Some days I just have to stay home and confine my nature activities to chores around the house. Despite my best efforts to have violets and speedwells and ground ivy replace my lawn, there's still enough grass in amongst those dear weeds that I do have to mow it now and then. Another chore was planting a very healthy looking Ninebark shrub that I purchased from Fiddlehead Creek Farm, a Washington County nursery devoted to New York native plants. It's not easy to find flowering plants that will flourish in my shady yard, but Ninebark, a native spirea with gracefully arching branches and tufts of pretty white flowers, should do very well. And also provide food for wildlife: pollen and nectar for insects while in bloom, and fruits for the birds later. Here's what its flowers should look like next spring. Like puffs of apple blossoms.

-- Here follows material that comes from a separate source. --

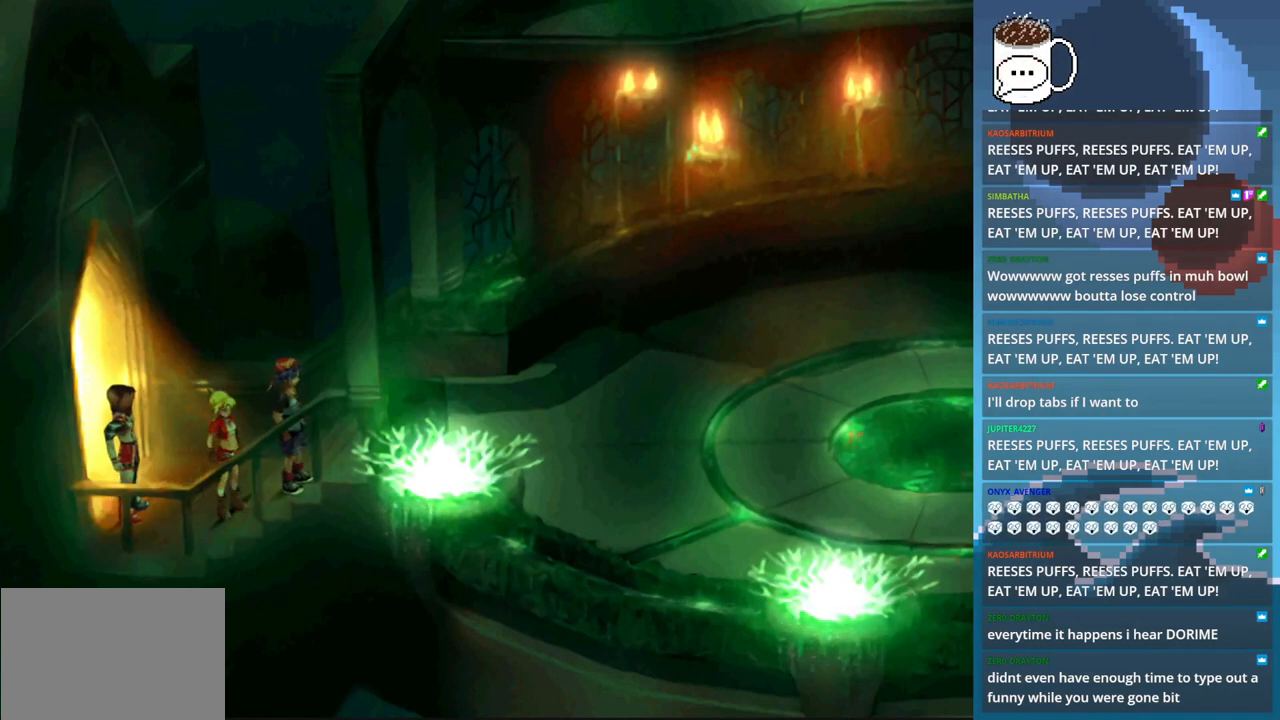
{"buttons": ["CIRCLE"], "left_stick": "up-left", "events": [[100, "CIRCLE", "down"], [433, "left_stick", "up-left"]]}
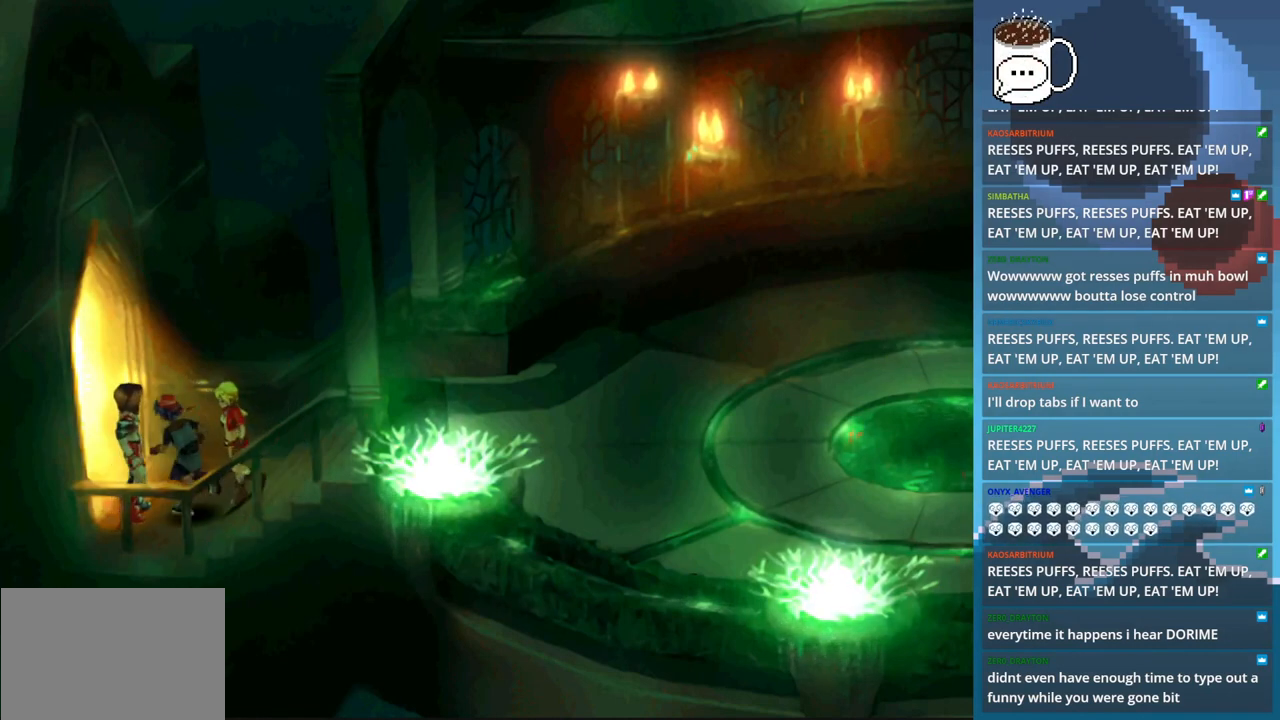
{"buttons": ["CIRCLE"], "left_stick": "left", "events": [[433, "left_stick", "left"]]}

I have to be careful not to plant any flowers that will clash with Oswego Tea, a wild-haired, blazing red native mint that demands to be the center of attention when it blooms. And it will bloom through most of the summer, starting now. Just in time to celebrate the 4th of July with its explosive flowerheads. This plant is a favorite of hummingbirds.



The all-time favorite of hummingbirds, though, is the Trumpet Creeper. This native vine is spectacularly showy, but it's one that needs a firm hand to keep it from working its way under the house siding and into the window frames.

We have a Trumpet Creeper providing shade for the south side of our front porch, and two days ago my husband was trying to chop it back a bit when a robin flew out, loudly yelling in protest. A peek into the shady interior of the leaves revealed the cause of the bird's distress.



My husband, too, was distressed, worrying that he had driven the robin away for good. But soon the mama bird returned and settled back down on those eggs.



And she's still there. Papa seems to be perched in a nearby maple tree, because we hear him hollering at us if we get too close to his family. So we try to keep a wide berth. I used my zoom to get this rear-view photo. Just imagine the ruckus awaiting us when the babies hatch and the feeding begins. I can't wait.



3 comments:

chinnb said...

Be patient, and you will soon be foster "grandparents"!

Allan Stellar said...

I hope the robins remain safe...

Woodswalker said...

Thanks for your good wishes, chinnb and Allan. We're doing what we can to keep "our" robins happy and safe.